Der Fall Rachel Dolezal

In der Grauzone

Kommentar Von Lukas Egger

Der Fall Dolezal wurde von Konservativen zum Anlass genommen, eine neue Diffamierungsstrategie gegen antirassistische Bewegungen zu entwickeln.

Für die Konservativen in den USA war es ein gefundenes Fressen, als Rachel Dolezal vor einigen Monaten von ihren leiblichen Eltern als Weiße geoutet wurde. Dolezal trat über Jahre als prominente Figur der NAACP, einer der einflussreichsten schwarzen Bürgerrechtsorganisationen der USA, auf und gab sich stets als Afroamerikanerin aus. Viele Kommentatoren aus dem rechten Lager fragten ­hämisch, was am Schwarzsein denn so schlimm sein soll, wenn sich weiße Aktivistinnen sogar freiwillig in diese Rolle begeben. Dolezal sagte, dass sie sich stets als Schwarze empfunden habe, und verglich ihren Fall mit dem der transsexuellen Caitlyn Jenner. Auf einigen antirassistischen Blogs wurde daraufhin ernsthaft diskutiert, ob »Transrace«, also die Annahme einer anderen ethnischen Identität, ähnlich zu bewerten sei wie Transgender. Der Fall Dolezal, der wohl eher in den Aufgabenbereich der Psychoanalyse als den der Rassismustheorie fällt, wurde von Konservativen nun zum Anlass genommen, eine neue Diffamierungsstrategie gegen antirassistische Bewegungen zu entwickeln. Nun macht man sich daran, die Familiengeschichten von Antirassisten nach Ungereimtheiten zu durchforsten. Anfang August veröffentlichte das konservative Internetportal Breitbart einen Enthüllungsartikel über Shaun King, Mitglied der antirassistischen Kampagne Black Lives Matter. Dieser sei, entgegen seiner Selbstdarstellung als Schwarzer, seiner Geburtsurkunde zufolge Sohn weißer Eltern. King schrieb seit dem Mord an Michael Brown im August 2014 als Blogger und Journalist ausführlich über Rassismus und Polizeigewalt und erlangte große Aufmerksamkeit. Neben der fälschlichen Selbstdarstellung als Schwarzer wird ihm vorgeworfen, unter Angabe falscher Tatsachen ein Stipendium für das traditionell afroamerikanische Morehouse College angenommen zu haben.
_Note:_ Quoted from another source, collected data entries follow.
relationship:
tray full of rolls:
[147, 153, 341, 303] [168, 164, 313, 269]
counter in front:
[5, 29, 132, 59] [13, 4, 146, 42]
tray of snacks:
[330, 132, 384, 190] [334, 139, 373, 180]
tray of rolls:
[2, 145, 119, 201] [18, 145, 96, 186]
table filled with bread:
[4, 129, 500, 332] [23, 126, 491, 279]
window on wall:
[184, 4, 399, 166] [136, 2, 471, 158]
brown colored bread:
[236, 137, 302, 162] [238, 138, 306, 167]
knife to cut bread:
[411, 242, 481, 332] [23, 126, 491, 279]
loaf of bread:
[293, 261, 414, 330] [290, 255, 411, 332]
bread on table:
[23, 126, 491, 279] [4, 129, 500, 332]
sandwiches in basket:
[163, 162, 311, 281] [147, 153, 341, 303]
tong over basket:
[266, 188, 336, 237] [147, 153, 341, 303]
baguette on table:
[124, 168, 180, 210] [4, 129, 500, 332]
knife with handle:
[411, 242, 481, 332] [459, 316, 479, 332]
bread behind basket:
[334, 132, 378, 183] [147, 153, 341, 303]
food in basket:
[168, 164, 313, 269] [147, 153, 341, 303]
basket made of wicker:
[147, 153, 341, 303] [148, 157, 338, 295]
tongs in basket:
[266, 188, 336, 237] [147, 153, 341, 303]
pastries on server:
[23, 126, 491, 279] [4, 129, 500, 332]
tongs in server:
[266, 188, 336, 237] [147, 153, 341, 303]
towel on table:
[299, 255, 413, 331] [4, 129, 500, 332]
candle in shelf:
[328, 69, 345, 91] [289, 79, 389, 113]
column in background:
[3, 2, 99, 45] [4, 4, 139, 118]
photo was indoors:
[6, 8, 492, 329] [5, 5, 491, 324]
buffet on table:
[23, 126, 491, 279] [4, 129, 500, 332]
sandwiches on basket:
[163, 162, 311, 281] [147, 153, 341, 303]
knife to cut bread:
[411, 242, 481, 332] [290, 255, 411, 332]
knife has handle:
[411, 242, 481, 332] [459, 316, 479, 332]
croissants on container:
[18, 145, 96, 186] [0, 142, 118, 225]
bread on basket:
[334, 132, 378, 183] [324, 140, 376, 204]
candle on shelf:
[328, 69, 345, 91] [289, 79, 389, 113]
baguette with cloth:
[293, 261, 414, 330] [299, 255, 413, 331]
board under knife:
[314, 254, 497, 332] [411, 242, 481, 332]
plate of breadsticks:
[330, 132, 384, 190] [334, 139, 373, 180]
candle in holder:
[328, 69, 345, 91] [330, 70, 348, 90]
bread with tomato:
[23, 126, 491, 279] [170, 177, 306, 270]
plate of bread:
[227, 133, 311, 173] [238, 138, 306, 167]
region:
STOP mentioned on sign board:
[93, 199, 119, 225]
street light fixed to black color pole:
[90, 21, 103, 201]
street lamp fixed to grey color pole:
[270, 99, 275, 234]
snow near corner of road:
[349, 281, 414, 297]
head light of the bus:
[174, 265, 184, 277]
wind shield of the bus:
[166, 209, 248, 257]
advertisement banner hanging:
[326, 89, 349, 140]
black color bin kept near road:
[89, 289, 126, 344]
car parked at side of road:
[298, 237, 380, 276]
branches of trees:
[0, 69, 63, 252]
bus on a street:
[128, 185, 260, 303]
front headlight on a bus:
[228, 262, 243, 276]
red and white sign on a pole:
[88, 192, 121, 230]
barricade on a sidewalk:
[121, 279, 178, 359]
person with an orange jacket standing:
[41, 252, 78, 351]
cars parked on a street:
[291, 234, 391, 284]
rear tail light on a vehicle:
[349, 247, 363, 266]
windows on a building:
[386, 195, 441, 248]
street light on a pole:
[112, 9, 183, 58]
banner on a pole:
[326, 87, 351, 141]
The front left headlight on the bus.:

Außerdem habe er eine Schlägerei in seiner Schulzeit als rassistischen Übergriff dargestellt, obwohl dies nicht den Tatsachen entspreche. King bezeichnete die Vorwürfe als Lügen und beteuert, sein Vater sei, entgegen dem, was in der Geburtsurkunde vermerkt ist, ein hellhäutiger Schwarzer, den er jedoch nie kennengelernt habe. Seine Familiengeschichte diene als Vorwand für eine Schmutzkampagne gegen Black Lives Matter, so King. Familienmitglieder und ehemalige Klassenkollegen stützen seine Geschichte. Unbestritten dürfte jedoch sein, dass Rassismus in den USA kein bloßes Konstrukt ist.